**Short exercise**:
How many lines of the material below contain the string "skLineSegment"? Give only the number.
───── Supplied data
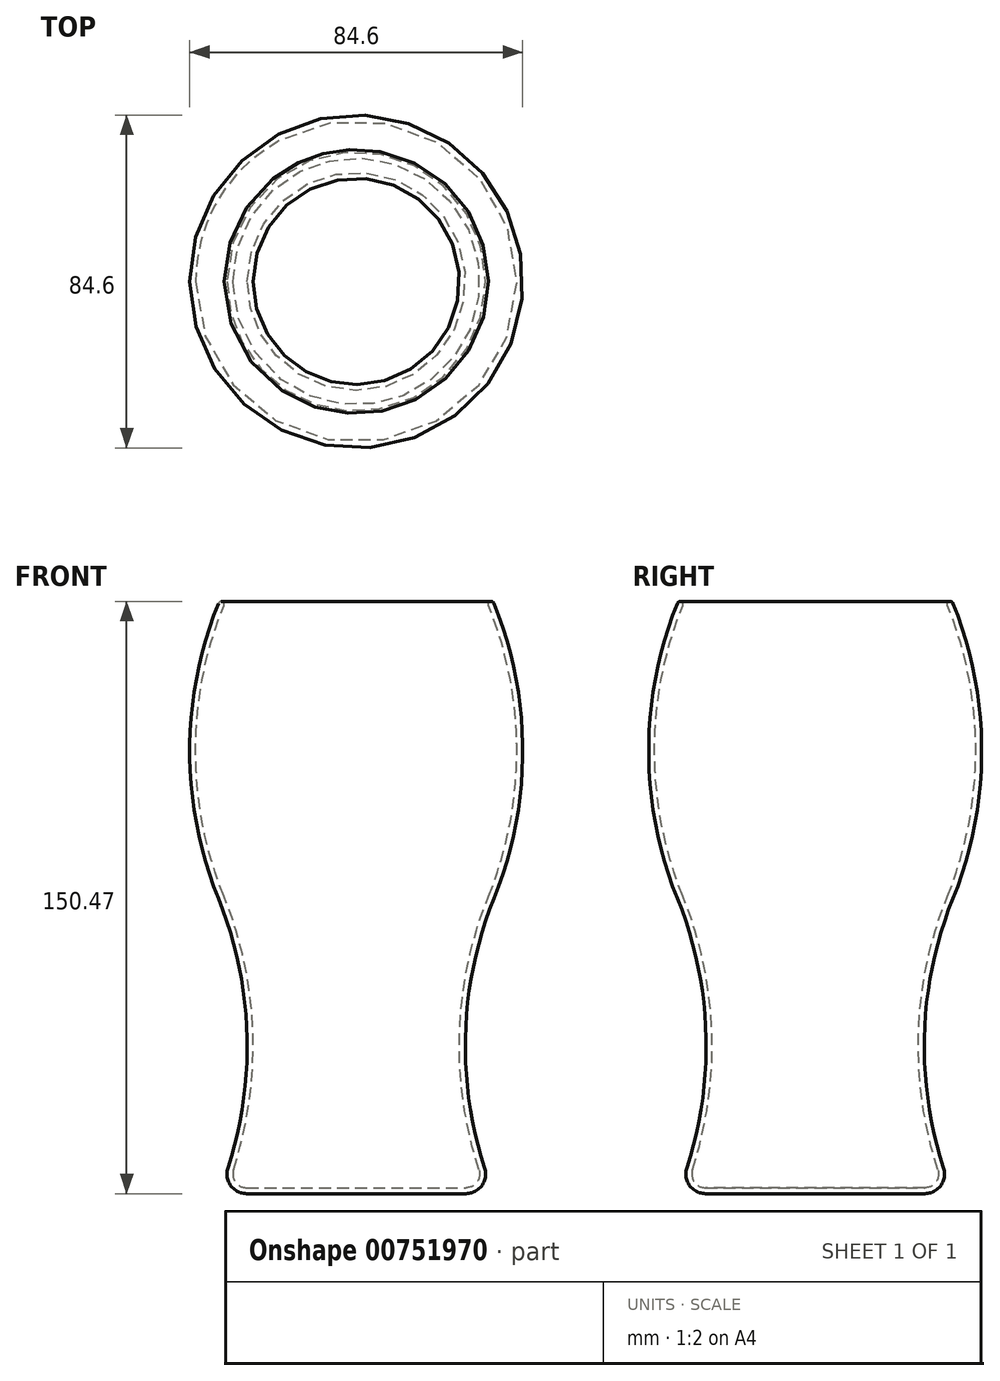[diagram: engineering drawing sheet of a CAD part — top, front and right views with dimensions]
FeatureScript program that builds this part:
annotation { "Feature Type Name" : "Feature", "Feature Type Description" : "" }
export const myFeature = defineFeature(function(context is Context, id is Id, definition is map)
    precondition{}
    {
        {
            var Q0;
            Q0=qCreatedBy(makeId("Right.planeOp"),FACE);
            var sketch = newSketch(context, id + "F0", { "sketchPlane" : qUnion([Q0])});
            skLineSegment(sketch, "E0", {"start": v(0, 0) * mm, "end": v(-27.86, 0) * mm});
            skPoint(sketch, "E1", {"position": v(-35, 75) * mm});
            skArc(sketch, "E2", {"start": v(-35, 150) * mm, "mid": v(-42.3, 112.5) * mm, "end": v(-35, 75) * mm});
            skArc(sketch, "E3", {"start": v(-32.61, 6.55) * mm, "mid": v(-27.76, 40.98) * mm, "end": v(-35, 75) * mm});
            skPoint(sketch, "E4.visualSharp", {"position": v(-35, 0) * mm});
            skArc(sketch, "E4.filletArc", {"start": v(-32.61, 6.55) * mm, "mid": v(-31.9, 2.06) * mm, "end": v(-27.86, 0) * mm});
            skArc(sketch, "E5.0", {"start": v(-33.6, 149.44) * mm, "mid": v(-40.8, 112.5) * mm, "end": v(-33.6, 75.56) * mm});
            skArc(sketch, "E5.1", {"start": v(-31.19, 6.08) * mm, "mid": v(-26.26, 41.04) * mm, "end": v(-33.6, 75.56) * mm});
            skArc(sketch, "E5.2", {"start": v(-31.19, 6.08) * mm, "mid": v(-30.7, 2.94) * mm, "end": v(-27.86, 1.5) * mm});
            skLineSegment(sketch, "E5.3", {"start": v(0, 1.5) * mm, "end": v(-27.86, 1.5) * mm});
            skArc(sketch, "E6", {"start": v(-35, 150) * mm, "mid": v(-34.02, 150.41) * mm, "end": v(-33.6, 149.44) * mm});
            skSolve(sketch);
        }
        {
            var Q0;
            Q0=qCreatedBy(makeId("Right.planeOp"),FACE);
            var sketch = newSketch(context, id + "F1", { "sketchPlane" : qUnion([Q0])});
            skLineSegment(sketch, "E7", {"start": v(0, 1.5) * mm, "end": v(0, 0) * mm});
            skSolve(sketch);
        }
        {
            var Q0;
            Q0=sQuery(id+"F0.wireOp",EDGE,"E3");
            var Q1;
            Q1=sQuery(id+"F0.wireOp",EDGE,"E2");
            var Q2;
            Q2=sQuery(id+"F0.wireOp",EDGE,"E5.0");
            var Q3;
            Q3=sQuery(id+"F0.wireOp",EDGE,"E5.1");
            var Q4;
            Q4=sQuery(id+"F0.wireOp",EDGE,"E6");
            var Q5;
            Q5=sQuery(id+"F0.wireOp",EDGE,"E4.filletArc");
            var Q6;
            Q6=sQuery(id+"F0.wireOp",EDGE,"E5.2");
            var Q7;
            Q7=sQuery(id+"F0.wireOp",EDGE,"E0");
            var Q8;
            Q8=sQuery(id+"F0.wireOp",EDGE,"E5.3");
            var Q9;
            Q9=sQuery(id+"F1.wireOp",EDGE,"E7");
            revolve(context, id + "F2", {"bodyType" : ToolBodyType.SURFACE, "surfaceOperationType" : NewSurfaceOperationType.NEW, "surfaceEntities" : qUnion([Q0, Q1, Q2, Q3, Q4, Q5, Q6, Q7, Q8]), "axis" : qUnion([Q9]), "revolveType" : RevolveType.FULL});
        }
    });
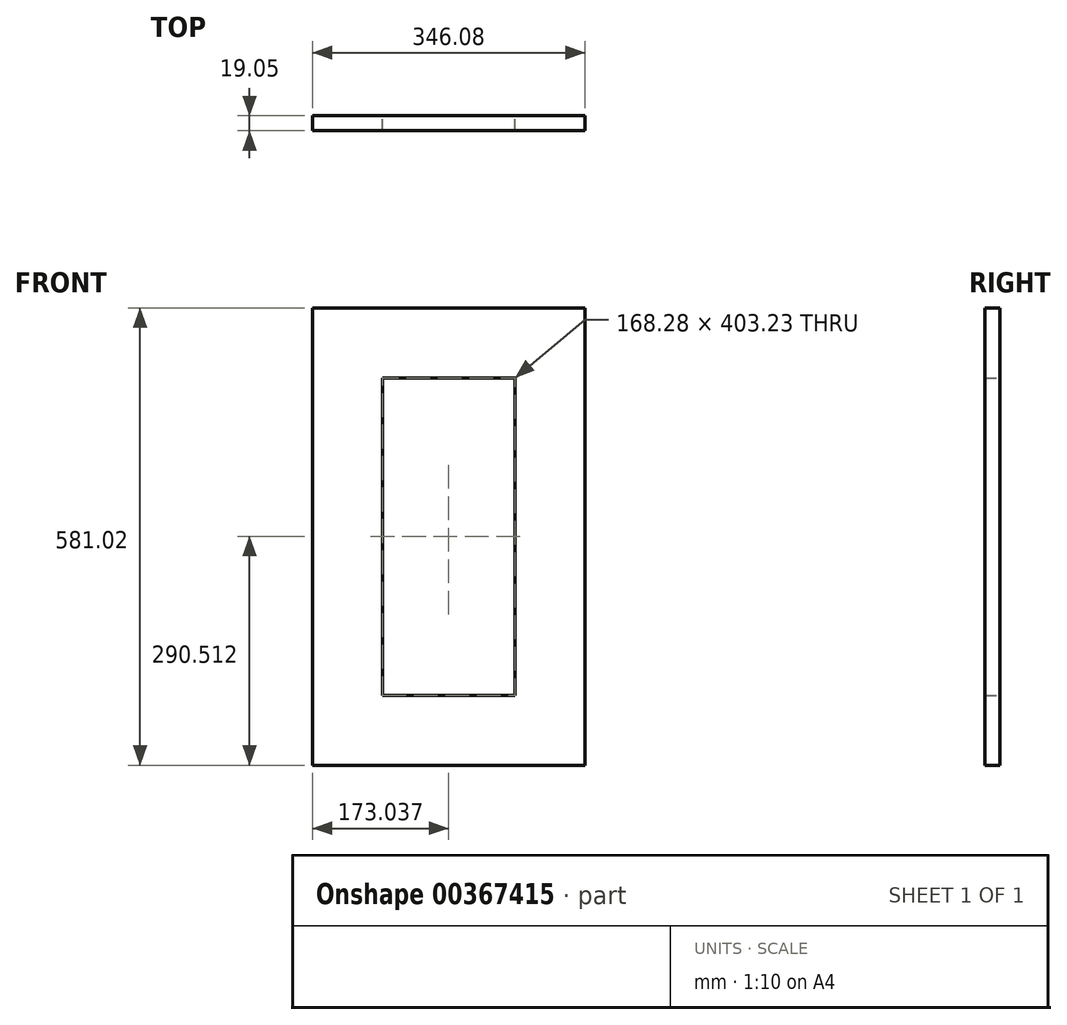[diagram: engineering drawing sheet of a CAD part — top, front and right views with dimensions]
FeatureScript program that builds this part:
annotation { "Feature Type Name" : "Feature", "Feature Type Description" : "" }
export const myFeature = defineFeature(function(context is Context, id is Id, definition is map)
    precondition{}
    {
        {
            var Q0;
            Q0=qCreatedBy(makeId("Front.planeOp"),FACE);
            var sketch = newSketch(context, id + "F0", { "sketchPlane" : qUnion([Q0])});
            skLineSegment(sketch, "E0.left", {"start": v(0, 0) * mm, "end": v(0, 581.02) * mm});
            skLineSegment(sketch, "E0.right", {"start": v(88.9, 88.9) * mm, "end": v(88.9, 492.13) * mm});
            skLineSegment(sketch, "E1.left", {"start": v(257.18, 88.9) * mm, "end": v(257.18, 492.13) * mm});
            skLineSegment(sketch, "E1.right", {"start": v(346.08, 0) * mm, "end": v(346.08, 581.02) * mm});
            skLineSegment(sketch, "E2", {"start": v(257.18, 492.13) * mm, "end": v(88.9, 492.13) * mm});
            skLineSegment(sketch, "E3", {"start": v(346.08, 581.02) * mm, "end": v(0, 581.02) * mm});
            skLineSegment(sketch, "E4", {"start": v(257.18, 88.9) * mm, "end": v(88.9, 88.9) * mm});
            skLineSegment(sketch, "E5", {"start": v(346.08, 0) * mm, "end": v(0, 0) * mm});
            skSolve(sketch);
        }
        {
            var Q0;
            Q0 = qSketchRegion(id + "F0", true);
            extrude(context, id + "F1", {"entities" : qUnion([Q0]), "depth" : 19.05 * mm});
        }
    });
──────────
**Correct answer**:
11